Седой человек пересел к нему за столик.
– Плохая обстановка в городе. – Эстонец по-русски говорил чисто. – Многие люди в Таллине ждут прихода германских войск.
– Ждут, но не дождутся, – сказал Сергеев, набивая табаком трубку.
– Может быть, и так, – согласился седой. – Вы, конечно, знаете лучше, какие у вас… э-э… оборонительные силы.
Тут пожилой официант принес бокал с коньяком, молча поставил перед Сергеевым.
Сергеев отпил сразу полбокала. Хмуро взглянул на седого эстонца, закурил трубку.
– Но есть люди, которые вам чувствуют, – сказал тот, отпивая кофе.
– Сочувствуют, – поправил Сергеев.
– Да. Например, я. Знаете, почему, господин офицер? Я служил на русском флоте.
– На каком корабле?
– Был линейный корабль «Петропавловск», я служил там машинистом.
– Линкор «Петропавловск», – сказал Сергеев, – после кронштадтского мятежа переименован в «Марат».
– Да-да, я знаю. «Марат». У вас его любят, а во Франции…
– Вы участвовали в мятеже? – Сергеев еще отхлебнул из бокала.
– Ах, господин офицер! – Эстонец улыбнулся, от чего глубже обозначились морщины на щеках. – Нас обманули с оптацией…
– Что это такое?
– На кораблях служили и люди из западных губерний. Из Эстонии, вот как я, из Латвии. Мы были, как сказать, ну – знали свое дело…
– Специалисты.
– О! Верно. В двадцатом году нам обещали оптацию. Значит, выбор гражданства и отправку на свою родину. Эстония ведь объявила независимость. Но нас не отпустили. Да, специалисты! Флот уже не воевал, но – не отпустили. Мы были недовольны…
– Так это вы, эстонцы-латыши, подняли мятеж?
– Нет, господин офицер! У русских матросов было очень большое недовольство. Мы не вмешивались.
– Матросы пошли за белогвардейским генералом.
– Нет! Все было совсем не так, господин офицер…
Но у Сергеева иссякло терпение. Какого черта? Своих забот хватает. Он залпом допил коньяк, подозвал лысого официанта и расплатился. Кивком простился с седым эстонцем и вышел из кафе.

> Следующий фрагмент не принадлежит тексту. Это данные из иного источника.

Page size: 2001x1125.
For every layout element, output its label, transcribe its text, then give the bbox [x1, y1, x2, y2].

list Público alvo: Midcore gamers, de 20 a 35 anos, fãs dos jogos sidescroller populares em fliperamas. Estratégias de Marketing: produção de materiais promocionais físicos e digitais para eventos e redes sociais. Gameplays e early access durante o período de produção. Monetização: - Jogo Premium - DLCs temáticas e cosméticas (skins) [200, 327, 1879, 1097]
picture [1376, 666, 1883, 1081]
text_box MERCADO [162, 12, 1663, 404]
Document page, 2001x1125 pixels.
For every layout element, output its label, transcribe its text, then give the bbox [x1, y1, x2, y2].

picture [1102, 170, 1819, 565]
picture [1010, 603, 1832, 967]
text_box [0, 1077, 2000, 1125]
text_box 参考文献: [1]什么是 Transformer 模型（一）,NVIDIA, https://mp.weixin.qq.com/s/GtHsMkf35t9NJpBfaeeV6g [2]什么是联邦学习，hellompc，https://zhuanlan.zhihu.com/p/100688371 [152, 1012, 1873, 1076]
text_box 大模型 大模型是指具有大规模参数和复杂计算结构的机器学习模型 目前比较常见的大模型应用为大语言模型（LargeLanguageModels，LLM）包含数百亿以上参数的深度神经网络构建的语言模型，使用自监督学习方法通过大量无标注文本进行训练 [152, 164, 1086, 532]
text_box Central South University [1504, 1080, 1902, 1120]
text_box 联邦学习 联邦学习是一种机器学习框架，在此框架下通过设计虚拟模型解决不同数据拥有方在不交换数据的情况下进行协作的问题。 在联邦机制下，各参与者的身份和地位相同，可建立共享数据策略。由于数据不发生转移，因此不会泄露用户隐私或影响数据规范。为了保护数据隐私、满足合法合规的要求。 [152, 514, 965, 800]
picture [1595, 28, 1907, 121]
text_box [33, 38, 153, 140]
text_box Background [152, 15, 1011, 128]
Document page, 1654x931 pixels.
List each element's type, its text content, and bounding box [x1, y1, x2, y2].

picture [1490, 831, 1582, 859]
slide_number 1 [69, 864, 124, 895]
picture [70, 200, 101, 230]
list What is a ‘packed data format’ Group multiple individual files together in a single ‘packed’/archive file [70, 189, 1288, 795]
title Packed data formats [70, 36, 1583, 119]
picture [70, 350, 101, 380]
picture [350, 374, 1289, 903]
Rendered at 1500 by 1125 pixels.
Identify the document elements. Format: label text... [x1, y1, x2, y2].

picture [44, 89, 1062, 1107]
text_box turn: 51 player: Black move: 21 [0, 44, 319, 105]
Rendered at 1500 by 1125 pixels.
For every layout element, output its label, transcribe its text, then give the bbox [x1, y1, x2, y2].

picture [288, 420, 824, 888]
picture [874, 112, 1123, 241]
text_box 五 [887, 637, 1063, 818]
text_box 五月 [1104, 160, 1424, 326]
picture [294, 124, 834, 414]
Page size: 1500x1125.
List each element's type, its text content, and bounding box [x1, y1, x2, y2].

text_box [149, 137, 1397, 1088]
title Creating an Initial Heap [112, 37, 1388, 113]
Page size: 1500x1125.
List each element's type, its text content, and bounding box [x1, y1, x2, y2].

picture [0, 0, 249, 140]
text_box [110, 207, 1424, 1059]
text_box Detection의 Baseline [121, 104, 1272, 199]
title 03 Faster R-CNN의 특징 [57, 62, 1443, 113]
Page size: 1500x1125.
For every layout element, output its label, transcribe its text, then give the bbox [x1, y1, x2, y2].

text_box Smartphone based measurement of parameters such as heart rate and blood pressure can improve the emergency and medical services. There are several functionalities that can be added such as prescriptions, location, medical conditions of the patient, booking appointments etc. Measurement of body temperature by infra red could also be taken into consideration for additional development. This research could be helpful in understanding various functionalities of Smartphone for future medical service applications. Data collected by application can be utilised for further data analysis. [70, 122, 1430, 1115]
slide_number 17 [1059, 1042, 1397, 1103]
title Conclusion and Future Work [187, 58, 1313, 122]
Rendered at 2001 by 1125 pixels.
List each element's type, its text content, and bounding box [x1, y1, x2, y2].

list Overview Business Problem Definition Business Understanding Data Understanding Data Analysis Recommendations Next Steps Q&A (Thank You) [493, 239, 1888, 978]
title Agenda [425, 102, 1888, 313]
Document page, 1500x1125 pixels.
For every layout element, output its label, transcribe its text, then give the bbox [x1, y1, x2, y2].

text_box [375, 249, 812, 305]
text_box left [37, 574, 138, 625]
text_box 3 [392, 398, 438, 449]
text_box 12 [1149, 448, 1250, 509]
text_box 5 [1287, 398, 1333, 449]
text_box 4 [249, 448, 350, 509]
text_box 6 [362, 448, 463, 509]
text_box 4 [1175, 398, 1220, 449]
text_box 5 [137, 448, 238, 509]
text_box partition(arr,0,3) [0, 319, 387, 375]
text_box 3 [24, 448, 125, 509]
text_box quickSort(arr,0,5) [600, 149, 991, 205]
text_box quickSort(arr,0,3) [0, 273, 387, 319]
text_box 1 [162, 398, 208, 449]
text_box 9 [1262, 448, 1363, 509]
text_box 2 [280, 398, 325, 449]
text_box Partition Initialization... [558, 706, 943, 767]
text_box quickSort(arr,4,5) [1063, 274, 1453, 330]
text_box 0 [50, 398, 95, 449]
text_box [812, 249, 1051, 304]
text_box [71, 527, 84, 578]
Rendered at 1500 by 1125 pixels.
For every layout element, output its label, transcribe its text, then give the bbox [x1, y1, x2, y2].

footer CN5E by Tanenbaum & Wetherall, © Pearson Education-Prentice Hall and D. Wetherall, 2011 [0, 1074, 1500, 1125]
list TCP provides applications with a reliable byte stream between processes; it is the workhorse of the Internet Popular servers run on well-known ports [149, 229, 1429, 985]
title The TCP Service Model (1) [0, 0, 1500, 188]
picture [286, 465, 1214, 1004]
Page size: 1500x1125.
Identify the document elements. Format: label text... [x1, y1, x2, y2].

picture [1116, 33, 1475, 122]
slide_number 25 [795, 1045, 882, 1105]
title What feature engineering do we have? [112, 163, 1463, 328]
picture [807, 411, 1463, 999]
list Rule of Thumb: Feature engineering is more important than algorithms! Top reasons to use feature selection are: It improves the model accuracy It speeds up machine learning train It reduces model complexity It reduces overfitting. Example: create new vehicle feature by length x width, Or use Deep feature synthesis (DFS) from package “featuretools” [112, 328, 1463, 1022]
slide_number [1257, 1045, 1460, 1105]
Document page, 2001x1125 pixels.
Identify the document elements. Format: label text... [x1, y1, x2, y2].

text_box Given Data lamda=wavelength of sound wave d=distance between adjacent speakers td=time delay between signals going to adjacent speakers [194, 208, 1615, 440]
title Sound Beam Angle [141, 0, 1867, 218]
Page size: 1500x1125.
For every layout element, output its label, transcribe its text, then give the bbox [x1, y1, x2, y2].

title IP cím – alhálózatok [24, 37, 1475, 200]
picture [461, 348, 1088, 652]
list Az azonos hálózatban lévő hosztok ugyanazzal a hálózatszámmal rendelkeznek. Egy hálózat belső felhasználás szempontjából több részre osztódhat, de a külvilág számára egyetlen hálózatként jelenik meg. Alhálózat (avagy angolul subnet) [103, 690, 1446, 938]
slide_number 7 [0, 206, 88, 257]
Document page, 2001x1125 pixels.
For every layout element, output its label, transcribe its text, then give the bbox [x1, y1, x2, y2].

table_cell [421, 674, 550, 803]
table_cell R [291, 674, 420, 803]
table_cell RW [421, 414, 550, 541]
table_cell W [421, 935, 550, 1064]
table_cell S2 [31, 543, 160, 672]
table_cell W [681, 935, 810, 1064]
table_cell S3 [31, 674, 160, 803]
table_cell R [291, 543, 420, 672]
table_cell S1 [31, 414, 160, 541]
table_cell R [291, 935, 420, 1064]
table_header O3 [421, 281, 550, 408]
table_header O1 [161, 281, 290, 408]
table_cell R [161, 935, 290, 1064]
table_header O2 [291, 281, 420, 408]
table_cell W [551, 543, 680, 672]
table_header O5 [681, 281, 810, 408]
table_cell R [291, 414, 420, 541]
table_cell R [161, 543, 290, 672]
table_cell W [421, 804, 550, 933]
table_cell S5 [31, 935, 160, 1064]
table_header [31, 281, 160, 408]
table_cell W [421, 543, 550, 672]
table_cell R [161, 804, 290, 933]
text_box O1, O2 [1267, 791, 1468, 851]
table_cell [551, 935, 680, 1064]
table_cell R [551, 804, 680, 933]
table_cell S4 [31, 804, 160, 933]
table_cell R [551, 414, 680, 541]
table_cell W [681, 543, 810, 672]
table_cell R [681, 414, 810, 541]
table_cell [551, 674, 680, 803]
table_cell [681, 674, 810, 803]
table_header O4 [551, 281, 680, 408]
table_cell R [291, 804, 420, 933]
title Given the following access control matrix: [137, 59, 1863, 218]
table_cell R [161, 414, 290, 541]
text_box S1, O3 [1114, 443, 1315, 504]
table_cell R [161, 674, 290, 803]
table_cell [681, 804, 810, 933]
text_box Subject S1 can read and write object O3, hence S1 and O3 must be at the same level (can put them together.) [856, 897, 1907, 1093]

На мостике лодки его поджидал Гаранин с широкой комсомольской улыбкой: только что со «Смольного» сообщили, что послезавтра – постановка в док.
– Прекрасно, – буркнул Сергеев, спустился, прошел в свою каюту и бросился ничком на койку.
Опять не поднять головы. Проклятые минометы. Немцы бьют по берегу Пириты, речку заволокло черным дымом, в траншеях морской пехоты удушающая вонь сгоревшего тола. Есть раненые. Что же вы, зенитчики, мысленно взывает мичман Травников, прижавшись к песчаной, осыпающейся стенке траншеи, что же ты молчишь, лейтенант Барыбин?
Батарея зенитно-артиллерийского дивизиона, которой командовал Барыбин, прикрывала мост через Пириту, когда немцы прорвали оборону и вдоль Нарвского шоссе устремились к восточным предместьям Таллина. Тут они наткнулись на бригаду морской пехоты полковника Парафило, а храбрый лейтенант Барыбин, оказавшийся в боевых порядках бригады, все свои четыре зенитных пушки опустил на сухопутные цели.
Ага, сквозь пронзительный вой мин – звонкие удары барыбинских пушек. Давай, давай, лейтенант! Говорят, ты ранен, но держишься как надо. Давай, родной, не жалей снарядов!
Заткнул Барыбин пасть немецким минометам. Тишина. Только справа – очереди пулеметов, хлопки винтовок. Там, в парке Кадриорг, тоже с утра разгорелся бой.
Травников отряхнулся от песка и сунулся к ручному пулемету Дегтярева. «Дегтярь» был на месте, стоял, раскорячившись лапами, на бруствере. Алеша Богатко, второй номер у Травникова, уже возился там, очищал пулемет тряпкой.
– Порядок, Валя, – сказал он и, сняв бескозырку, помахал ею перед веснушчатым носом. – Фу, набздели, дышать нечем.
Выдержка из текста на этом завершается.